Leia a seguir a íntegra da reportagem:



 REVOLUÇÃO DE 1924
Um Oeste entre trincheiras e balas

Há quase 90 anos, Catanduvas tornava-se palco estratégico do conflito entre revolucionários e legalistas, que deixou cerca de mil mortos

Uma terra marcada até hoje pelas balas que ecoaram durante a Revolução de 1924. Passados quase 90 anos do fim do conflito, Catanduvas, no Oeste do Paraná, ainda convive com as trincheiras da guerrilha e estradas usadas na época. Dois cemitérios são preservados em memória de uma batalha que terminou com quase mil mortos. Há relatos de que por um tempo as serrarias da cidade perdiam suas serras elétricas, pois parte das árvores tinham balas e estilhaços que arrebentavam os equipamentos.

**DADOS FORNECIDOS**
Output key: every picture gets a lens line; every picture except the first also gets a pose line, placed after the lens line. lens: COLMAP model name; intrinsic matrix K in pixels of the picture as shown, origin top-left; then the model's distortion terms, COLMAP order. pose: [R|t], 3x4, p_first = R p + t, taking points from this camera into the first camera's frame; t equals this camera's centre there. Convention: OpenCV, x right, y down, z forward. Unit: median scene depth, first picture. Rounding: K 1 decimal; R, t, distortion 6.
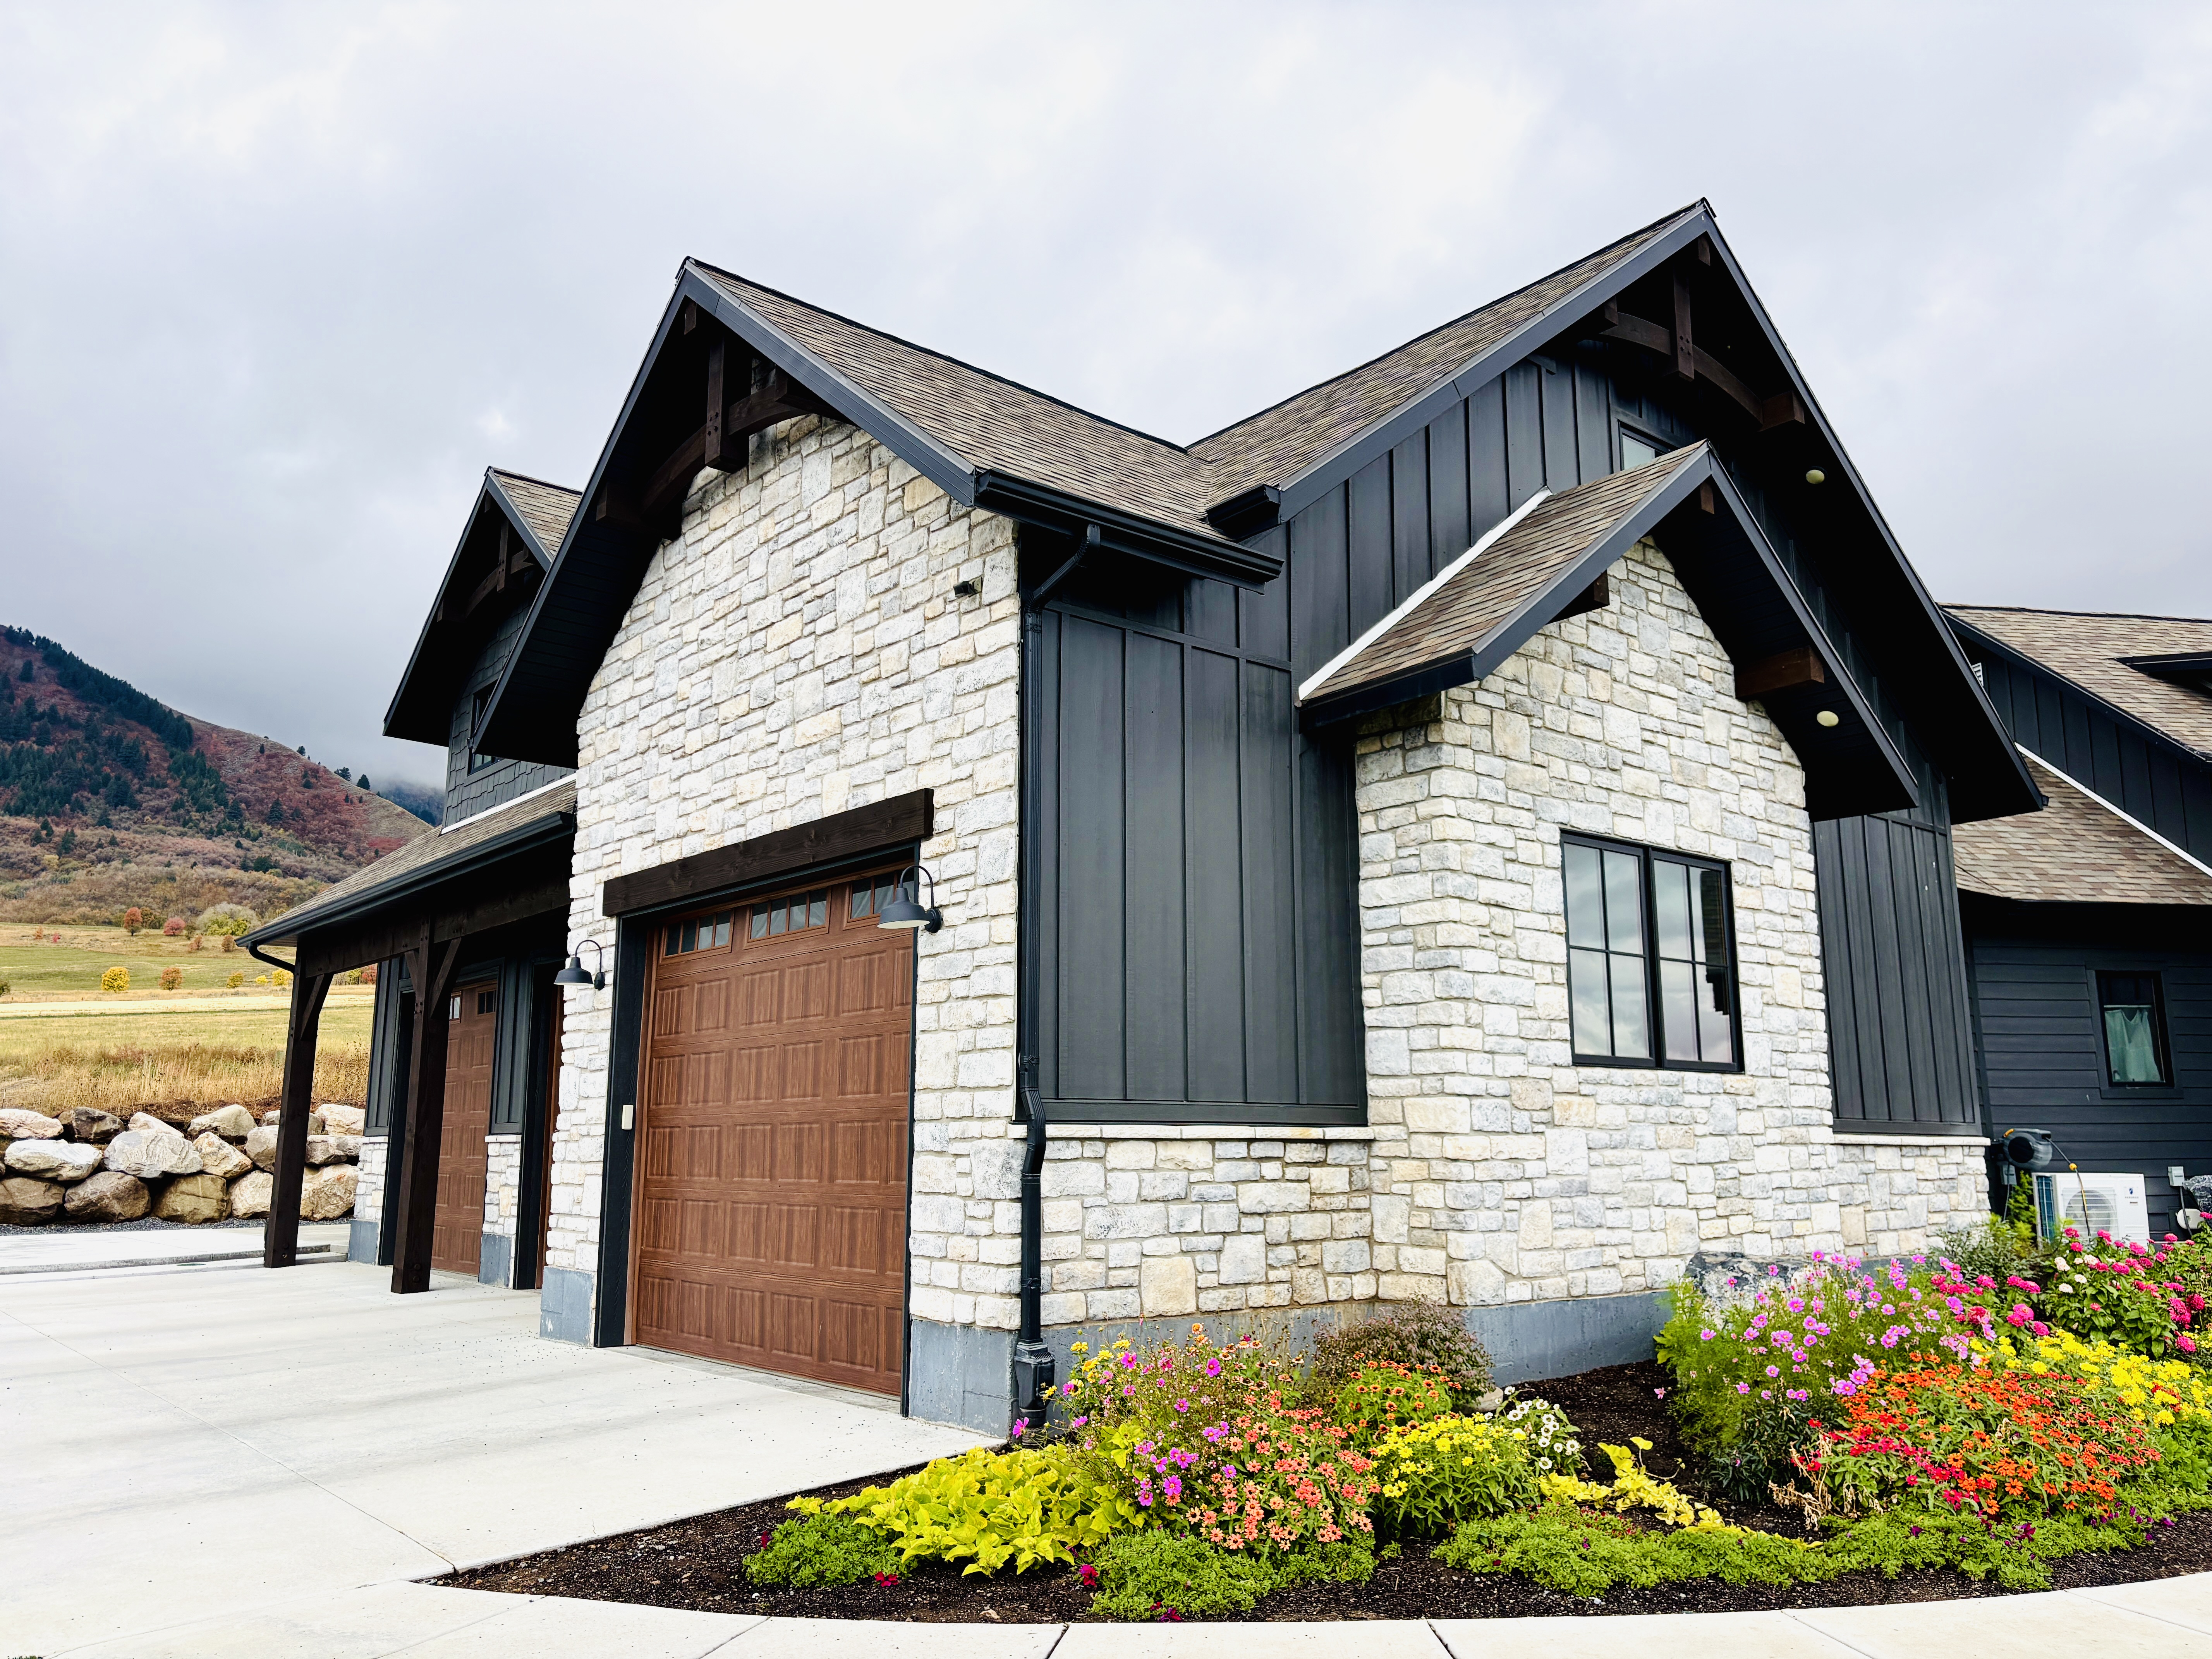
lens RADIAL K [[1640.5, 0, 1104.5], [0, 1640.5, 817.5], [0, 0, 1]] dist [0.045440, -0.048542]
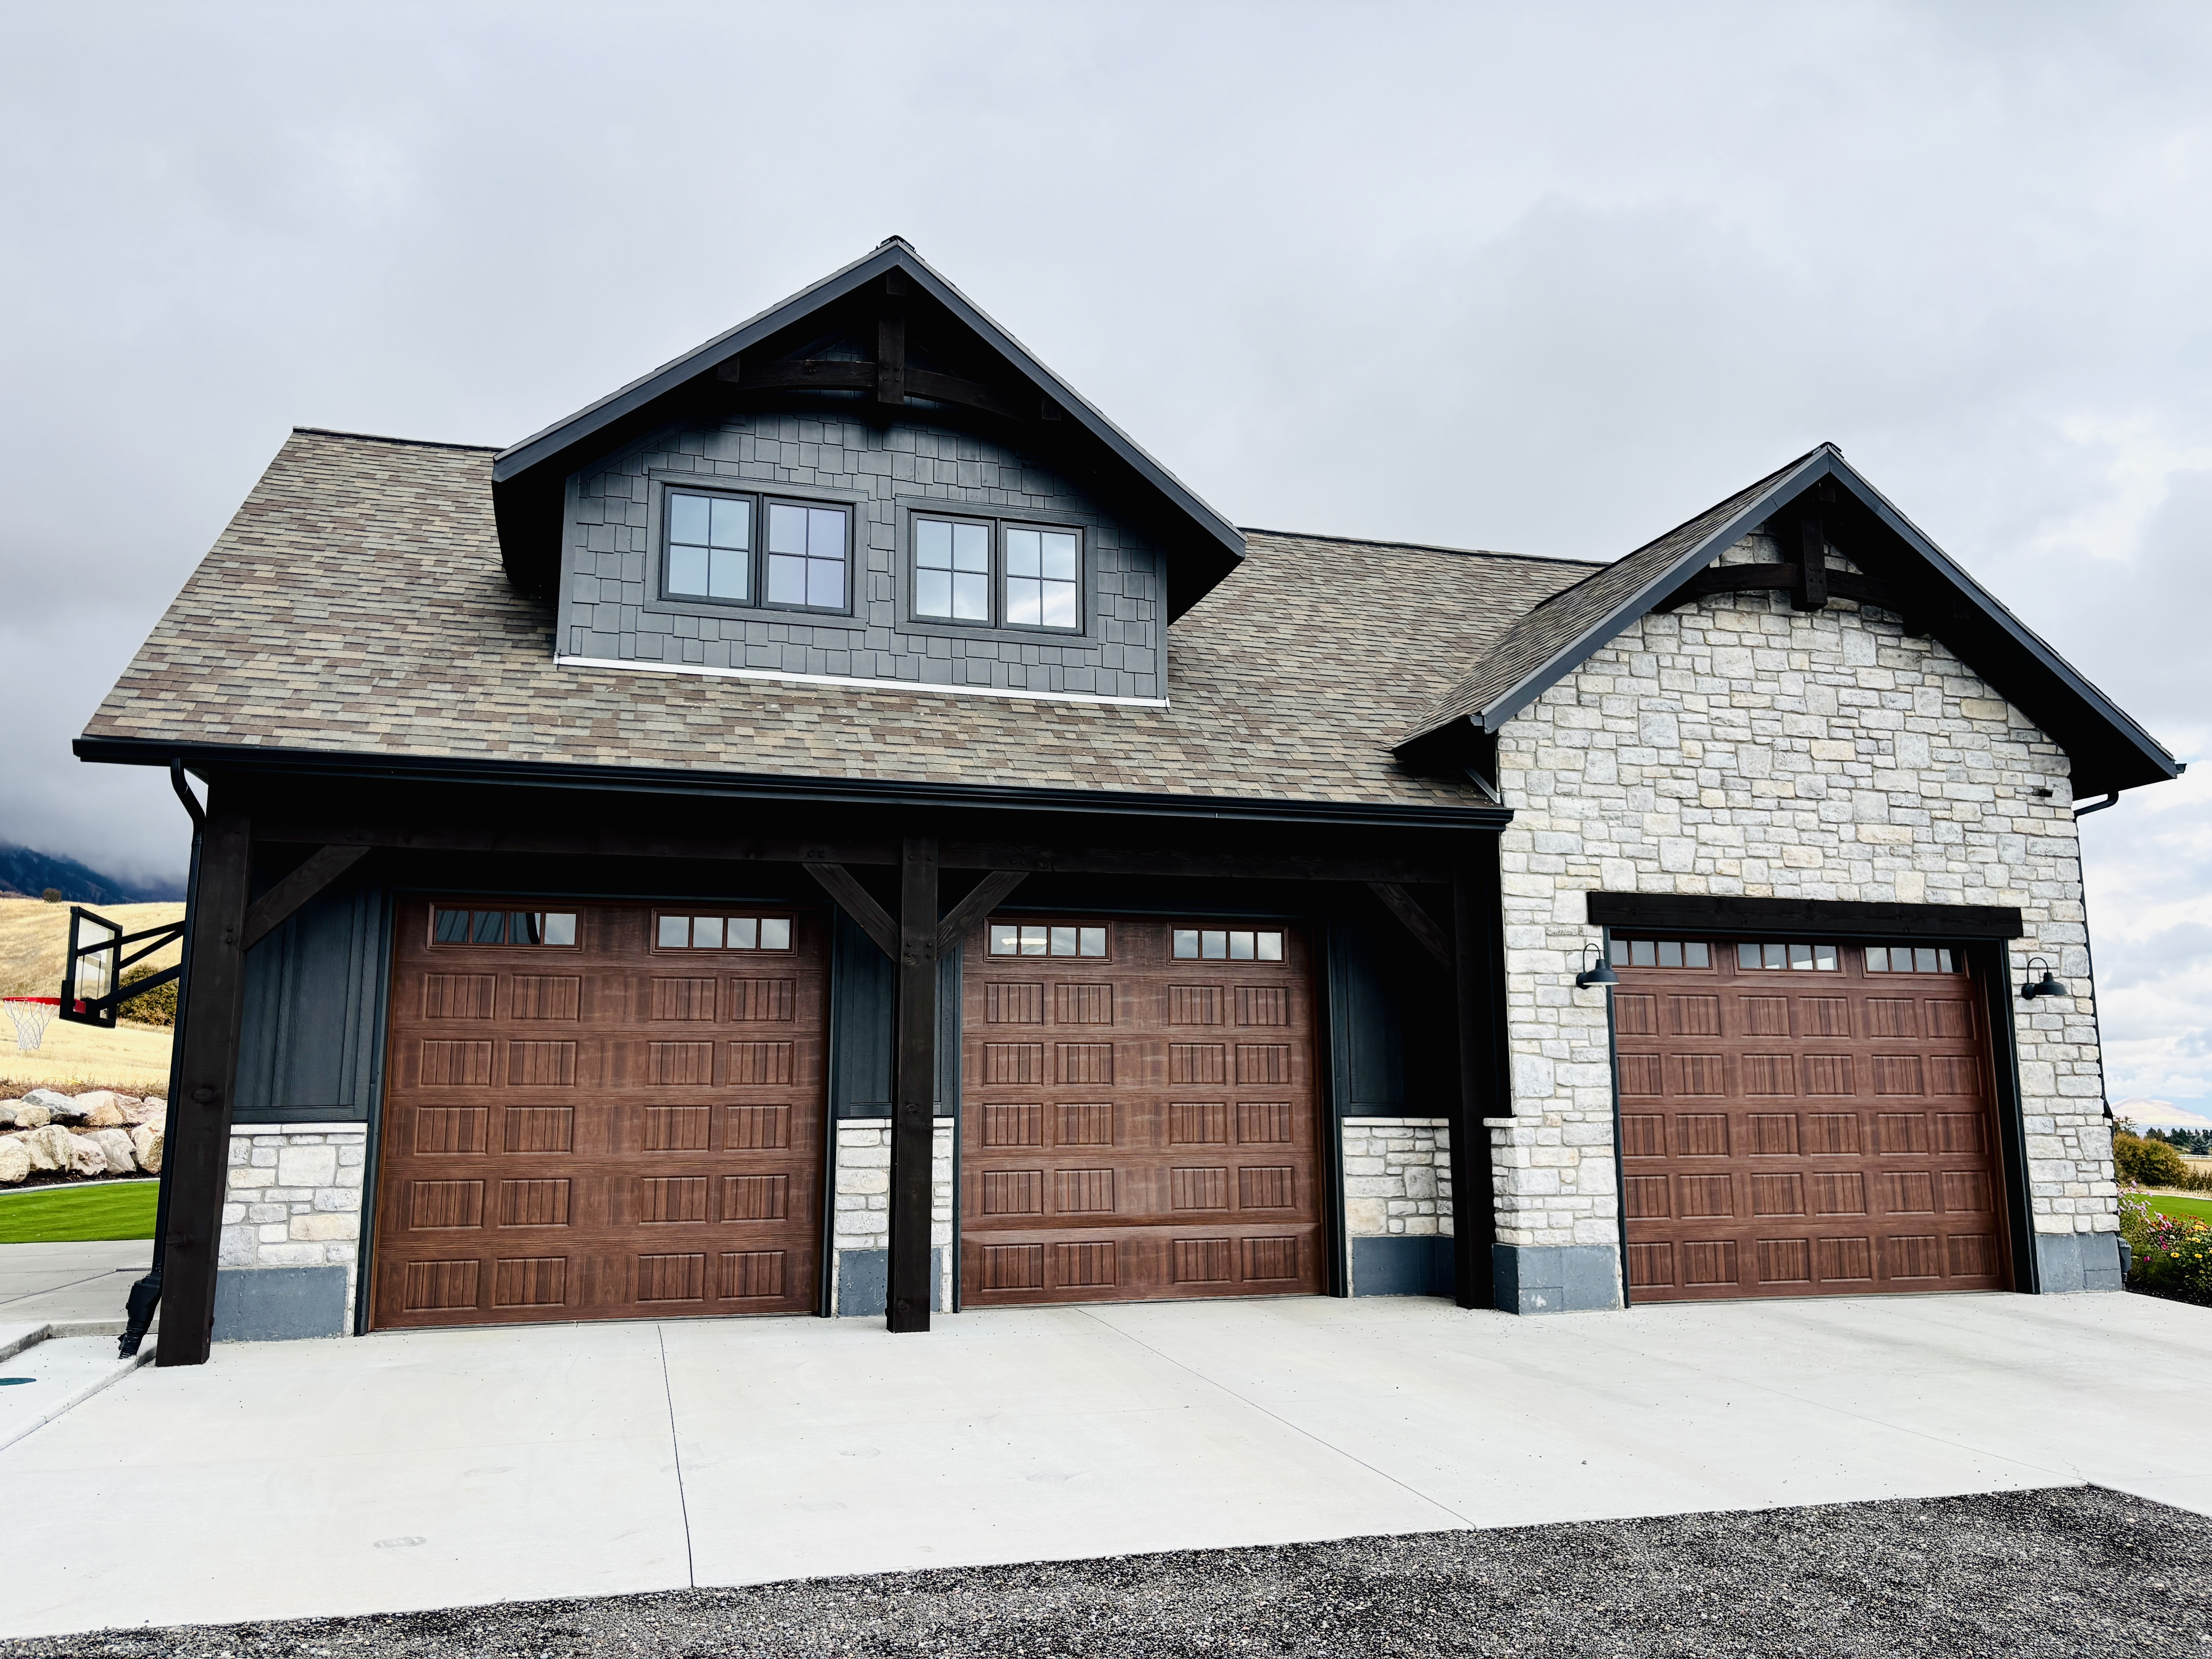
lens RADIAL K [[1640.5, 0, 1105.1], [0, 1640.5, 827.3], [0, 0, 1]] dist [0.045440, -0.048542]
pose [[0.413621, 0.158672, 0.896516, -1.795826], [-0.172230, 0.980553, -0.094085, 0.195825], [-0.894010, -0.115492, 0.432905, 1.025435]]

**TAREFA 1**
Com base no trecho selecionado, enumere os vestígios da Revolução de 1924 com que Catanduvas ainda convive ou que ainda preserva.
**TAREFA 2**
Extraia do trecho selecionado, sem alterações, a passagem que começa em "Há quase 90" e termina em "arrebentavam os equipamentos.".

**RESPOSTA 1**
- As trincheiras da guerrilha
- As estradas usadas na época
- Dois cemitérios

**RESPOSTA 2**
Há quase 90 anos, Catanduvas tornava-se palco estratégico do conflito entre revolucionários e legalistas, que deixou cerca de mil mortos

Uma terra marcada até hoje pelas balas que ecoaram durante a Revolução de 1924. Passados quase 90 anos do fim do conflito, Catanduvas, no Oeste do Paraná, ainda convive com as trincheiras da guerrilha e estradas usadas na época. Dois cemitérios são preservados em memória de uma batalha que terminou com quase mil mortos. Há relatos de que por um tempo as serrarias da cidade perdiam suas serras elétricas, pois parte das árvores tinham balas e estilhaços que arrebentavam os equipamentos.